Stuart MacBride's Aberdeen: The Logan McRae Series and Where to Start
April 27, 2026
Stuart MacBride writes the kind of crime fiction that makes you laugh out loud and then feel immediately guilty about it. His Logan McRae series is set in Aberdeen — a city that MacBride renders with an almost perverse affection: grey, brutal, expensive, and full of people making terrible decisions.
It is also one of the best-sustained runs in British crime fiction. Thirteen novels in, and the series hasn’t lost its voice.
The Logan McRae Series
13 novels | 2005–present
Detective Sergeant (later Detective Inspector) Logan McRae works for Grampian Police in Aberdeen. He is competent, unlucky, frequently injured, and surrounded by colleagues who range from merely difficult to actively dangerous. His relationship with Detective Chief Inspector Steel — his sardonic, foul-mouthed, politically incorrect superior — is the comic and emotional heart of the series.
MacBride’s Aberdeen is not a tourist board version. It is a working port city with a serious drug problem, a history of violence, and weather that functions as a character in its own right. The darkness of the cases is genuine — MacBride doesn’t shy away from the realities of serious crime — but the black humour running through everything prevents the series from ever becoming purely grim.
What makes the Logan McRae books work over thirteen novels is the accumulation of consequence. Characters carry their damage forward. The city changes. Logan himself — beaten, promoted, demoted, beaten again — evolves in ways that feel earned rather than reset between books.
The Reading Order
Read in publication order. The series rewards continuity — characters develop, relationships shift, and earlier plot threads surface in later books in ways that only land if you’ve followed the sequence.
- Cold Granite (2005)
- Dying Light (2006)
- Broken Skin (2007)
- Flesh House (2008)
- Blind Eye (2009)
- Dark Blood (2010)
- Shatter the Bones (2011)
- Close to the Bone (2012)
- The Missing and the Dead (2014)
- In the Cold Dark Ground (2016)
- The Blood Road (2018)
- All That’s Dead (2019)
- This House of Burning Bones (2025)
Start here:
The most recent entry, This House of Burning Bones, arrived in 2025.
The Wider Aberdeen Universe
MacBride has written several other books set in or around the same world, with characters that brush up against the Logan McRae cast.
The Ash Henderson Series — three novels (Birthdays for the Dead, A Song for the Dying, The Coffinmaker’s Garden) featuring a different detective working a different corner of Scottish crime. Darker in tone than the McRae books, with less of the black comedy. Ash Henderson is a grimmer protagonist, and his series is correspondingly grimmer — but readers who want to see more of MacBride’s Scotland without Logan’s particular chaos will find it here.
A Dark So Deadly (2017) — a standalone set in a fictionalised version of Aberdeen, following a different protagonist. It functions as a darkly comic counterpart to the McRae books: same city, same atmosphere, different case, different cast. Worth reading once you’ve established yourself in the main series.

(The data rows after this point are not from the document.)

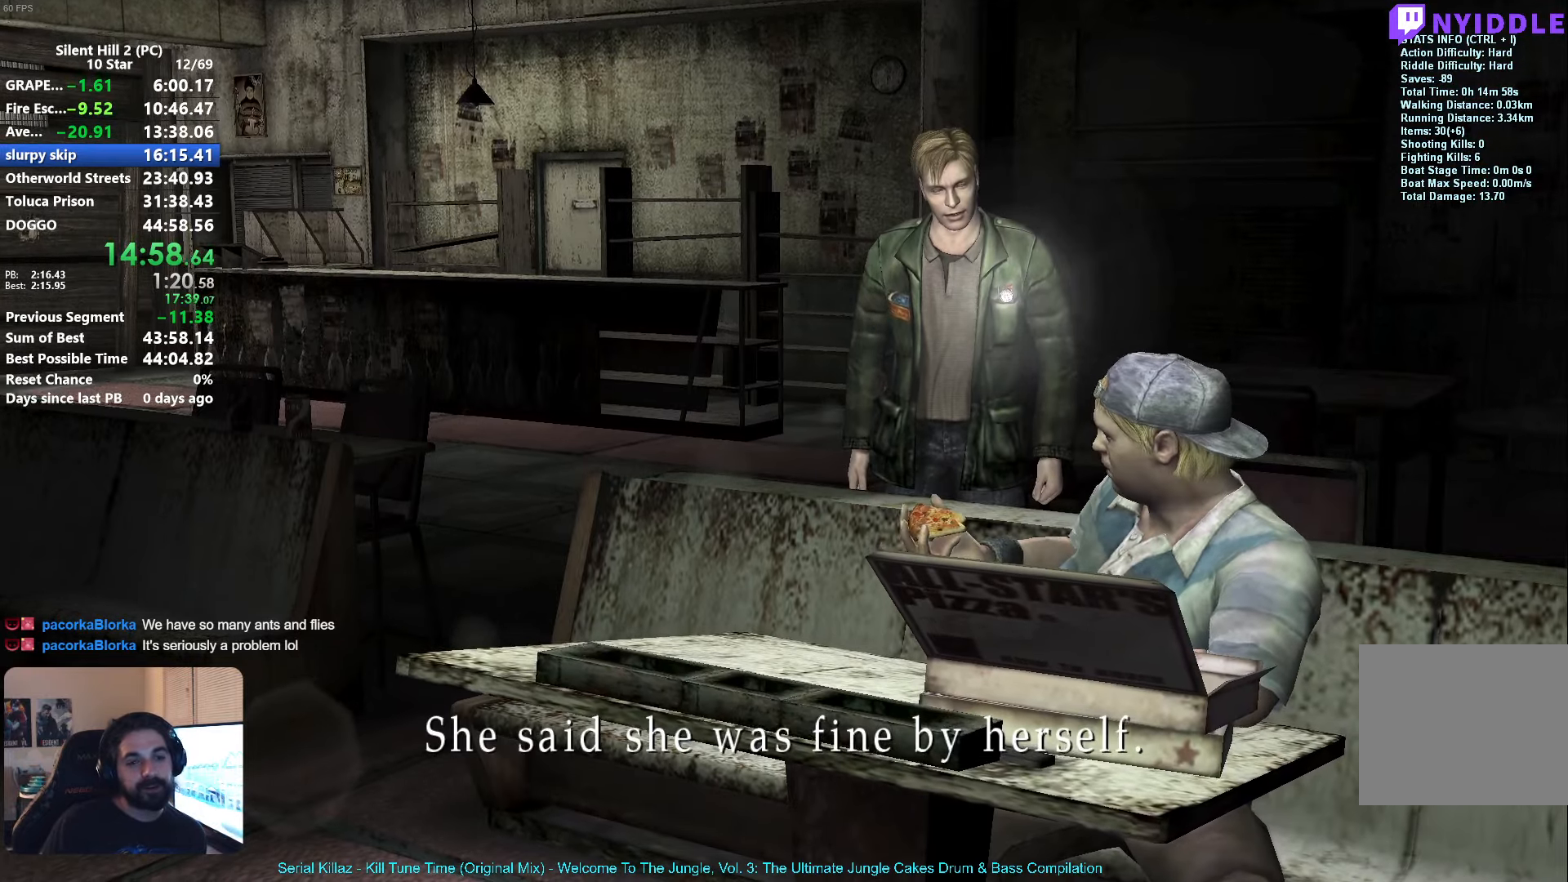
{"buttons": [], "left_stick": "up", "events": []}
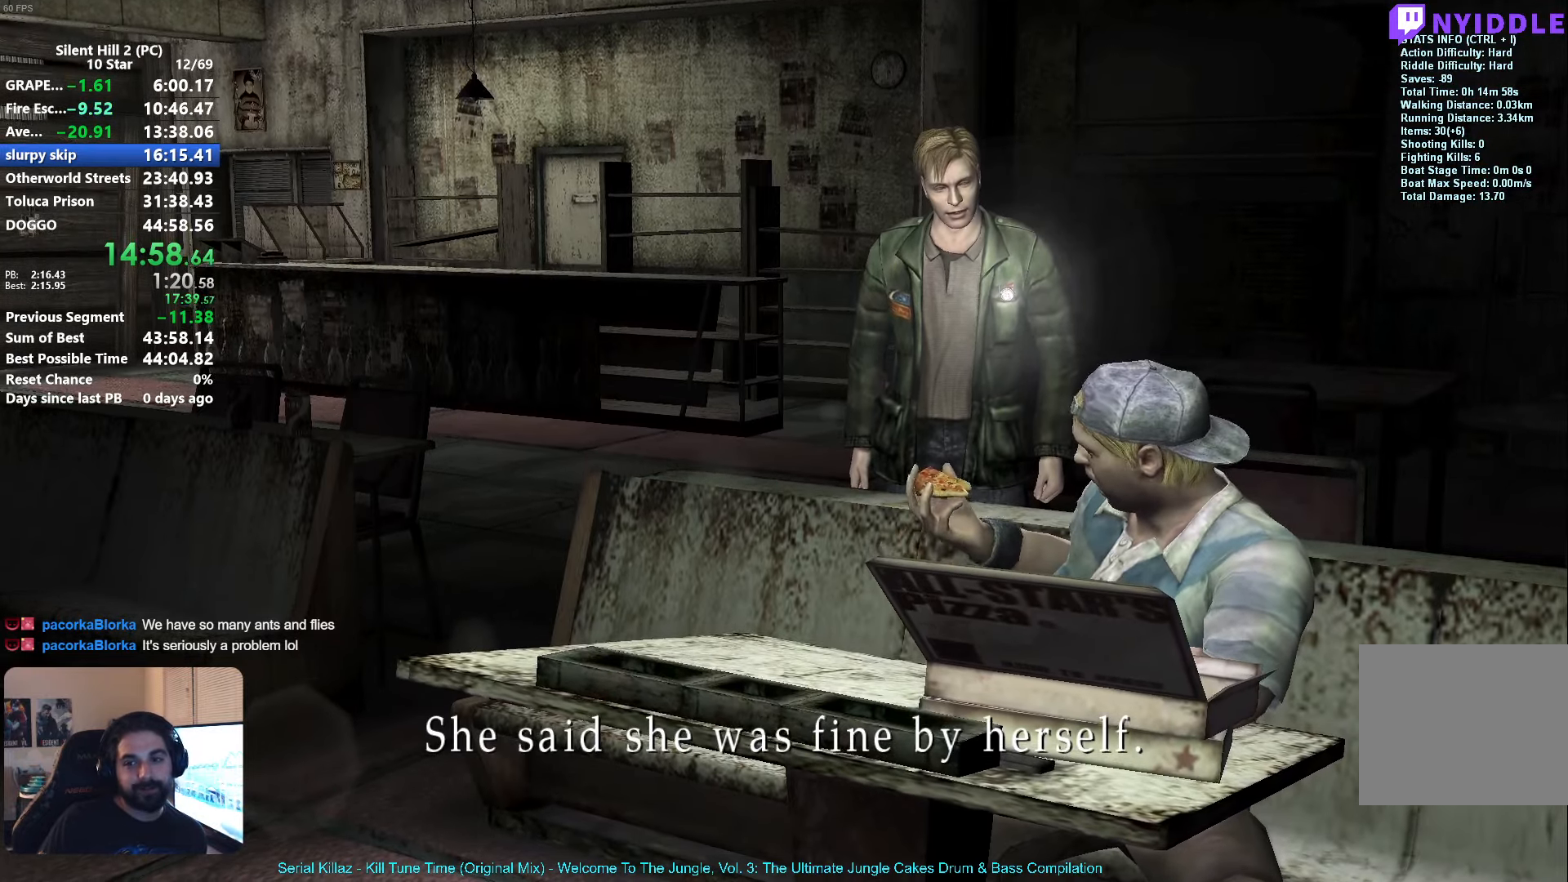
{"buttons": ["X"], "left_stick": "up", "events": [[267, "SELECT", "down"], [350, "SELECT", "up"], [484, "X", "down"]]}
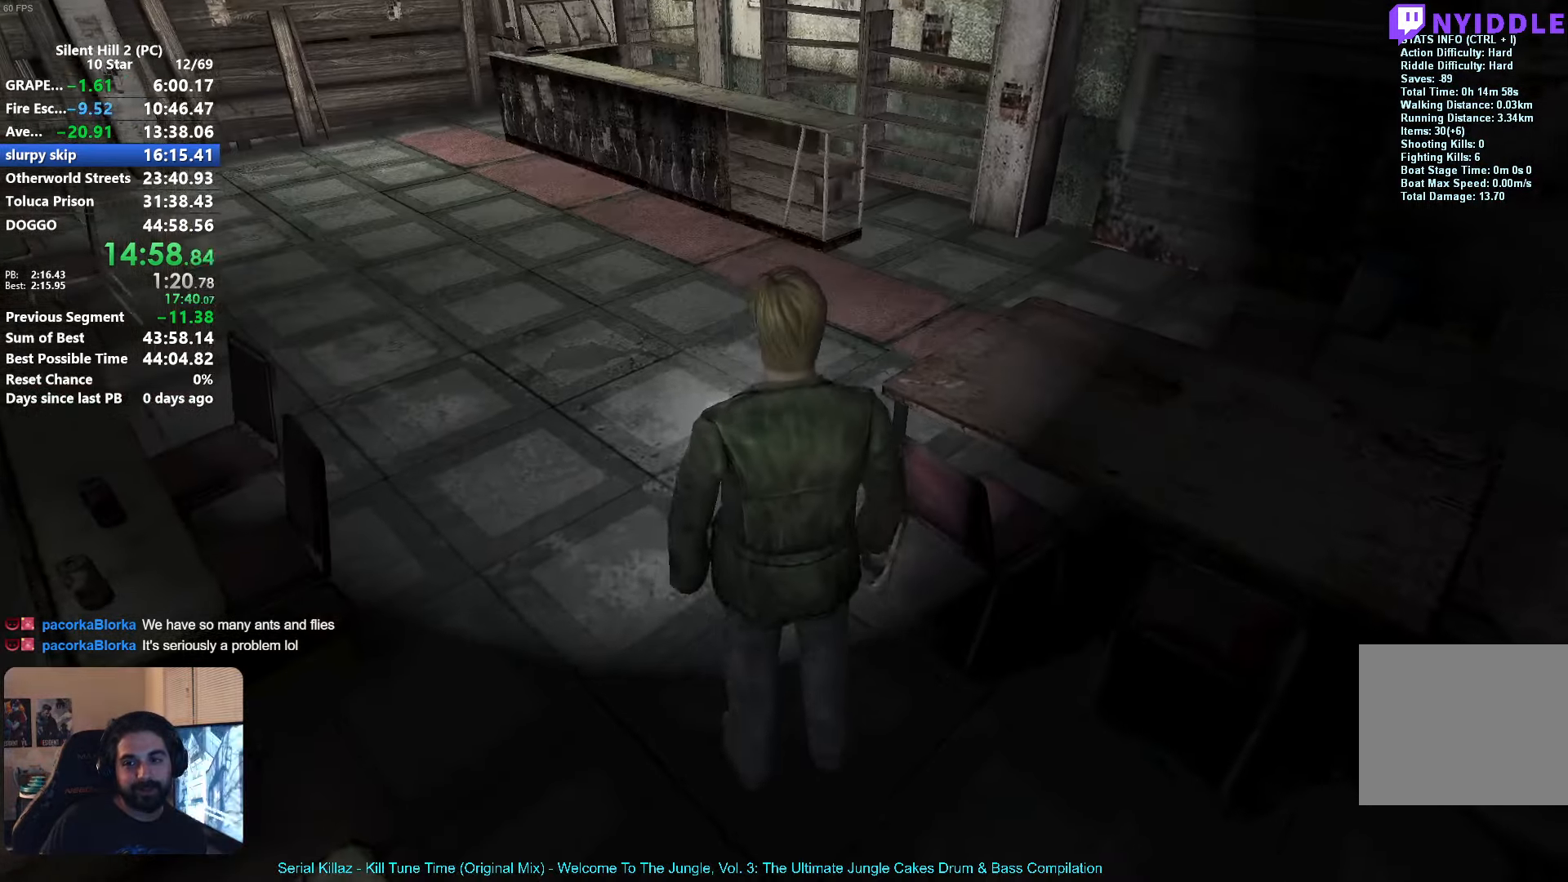
{"buttons": ["X"], "left_stick": "up", "events": []}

Now We Are Dead (2017) — features DS Claire Young, who appears in the McRae series. Another angle on the same city.
None of these require prior knowledge of Logan McRae to read, but they reward it. The Aberdeen that MacBride has built across all these books is genuinely coherent — the same city, seen from different angles.
Who Should Read This Series
The Logan McRae books work best for readers who:
- Like crime fiction that takes its cases seriously but doesn’t take itself too seriously
- Can tolerate — or actively enjoy — very dark subject matter delivered with genuine wit
- Want a long-running series with real character development across many books
- Are interested in a Britain that isn’t London: the North Sea economy, the oil industry, the particular texture of a Scottish city
If you’ve enjoyed Ian Rankin’s Rebus series and want something with a similar sense of place but a more deliberately comic register, Logan McRae is the natural next step. MacBride’s Aberdeen and Rankin’s Edinburgh are neighbouring universes in British crime fiction — different cities, different characters, the same understanding of what Scotland actually looks like.
The Short Stories
MacBride has also written several Logan McRae short stories, collected in 22 Dead Little Bodies and Other Stories (2015). These fill in gaps between novels and are worth reading after you’ve established yourself in the main series — they work best when you already know the characters.